Work instructions:
Return all lines in the data where the string "inserted" can be found.

........

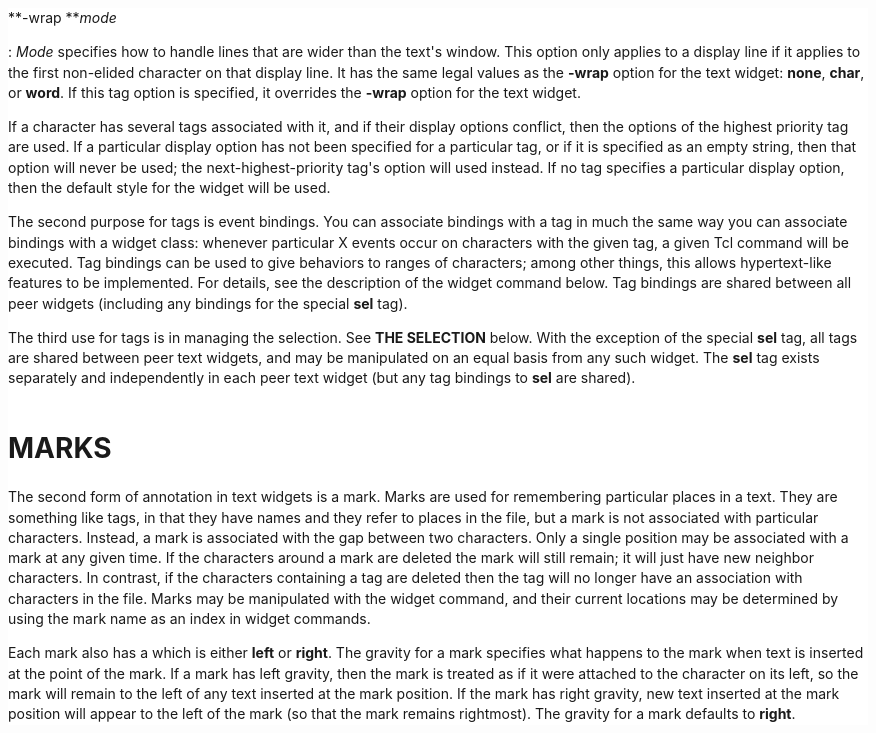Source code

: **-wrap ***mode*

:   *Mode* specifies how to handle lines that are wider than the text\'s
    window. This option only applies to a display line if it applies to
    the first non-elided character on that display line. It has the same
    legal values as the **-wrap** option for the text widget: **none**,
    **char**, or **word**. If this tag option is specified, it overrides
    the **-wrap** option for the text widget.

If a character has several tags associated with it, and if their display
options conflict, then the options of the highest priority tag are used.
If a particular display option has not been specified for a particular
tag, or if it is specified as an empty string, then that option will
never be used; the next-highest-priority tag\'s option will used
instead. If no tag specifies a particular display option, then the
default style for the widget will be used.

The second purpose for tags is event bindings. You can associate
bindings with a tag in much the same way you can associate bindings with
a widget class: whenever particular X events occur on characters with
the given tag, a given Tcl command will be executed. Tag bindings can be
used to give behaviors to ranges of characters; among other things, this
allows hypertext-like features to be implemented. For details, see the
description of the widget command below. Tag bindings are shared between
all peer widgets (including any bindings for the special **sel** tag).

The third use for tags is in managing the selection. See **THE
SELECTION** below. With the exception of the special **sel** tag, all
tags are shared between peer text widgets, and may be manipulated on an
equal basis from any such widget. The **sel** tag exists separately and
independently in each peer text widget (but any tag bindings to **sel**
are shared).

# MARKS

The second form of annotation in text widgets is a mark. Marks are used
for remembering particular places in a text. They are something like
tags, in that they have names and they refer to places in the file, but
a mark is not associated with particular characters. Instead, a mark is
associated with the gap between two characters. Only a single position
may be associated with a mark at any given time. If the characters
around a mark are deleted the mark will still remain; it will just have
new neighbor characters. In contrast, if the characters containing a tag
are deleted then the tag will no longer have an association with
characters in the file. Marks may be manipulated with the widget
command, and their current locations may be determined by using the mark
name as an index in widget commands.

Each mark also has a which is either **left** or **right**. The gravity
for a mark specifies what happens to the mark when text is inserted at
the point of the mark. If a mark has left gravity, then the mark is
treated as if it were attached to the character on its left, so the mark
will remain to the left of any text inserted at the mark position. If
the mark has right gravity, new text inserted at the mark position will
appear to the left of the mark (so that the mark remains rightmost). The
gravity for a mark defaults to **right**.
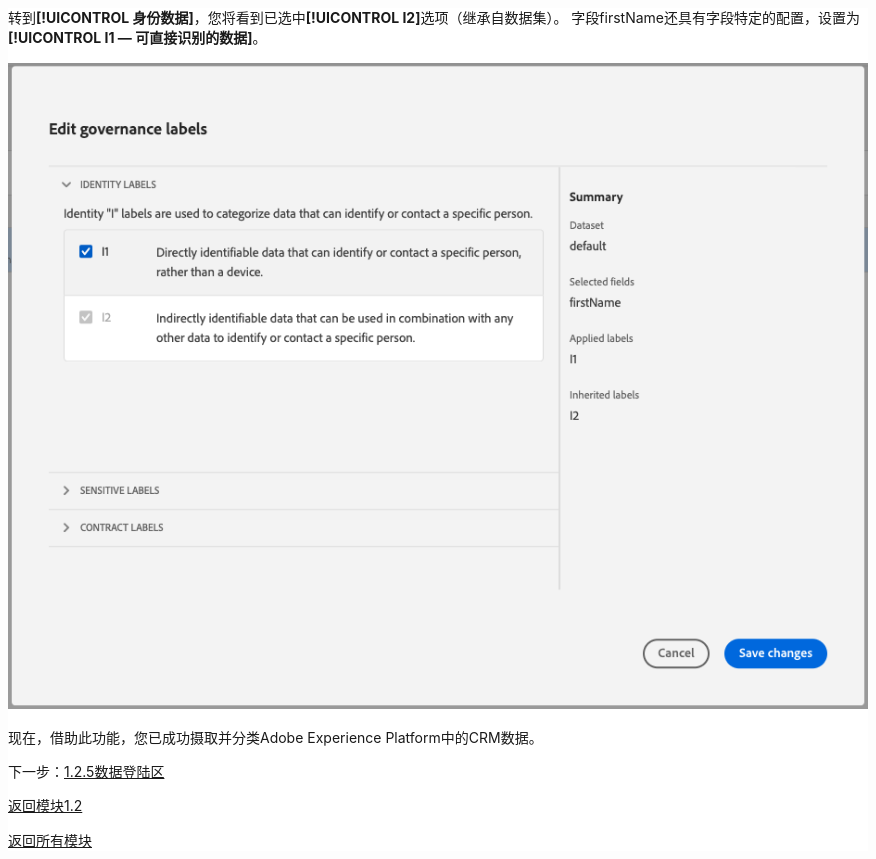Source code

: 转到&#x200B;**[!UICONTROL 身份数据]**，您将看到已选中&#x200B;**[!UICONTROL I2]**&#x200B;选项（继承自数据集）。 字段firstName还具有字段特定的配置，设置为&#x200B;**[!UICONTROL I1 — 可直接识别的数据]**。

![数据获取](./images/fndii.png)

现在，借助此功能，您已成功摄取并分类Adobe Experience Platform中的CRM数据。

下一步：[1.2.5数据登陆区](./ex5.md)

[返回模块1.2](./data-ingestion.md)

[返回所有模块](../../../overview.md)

........

Exercise result:
for a mark specifies what happens to the mark when text is inserted at
will remain to the left of any text inserted at the mark position. If
the mark has right gravity, new text inserted at the mark position will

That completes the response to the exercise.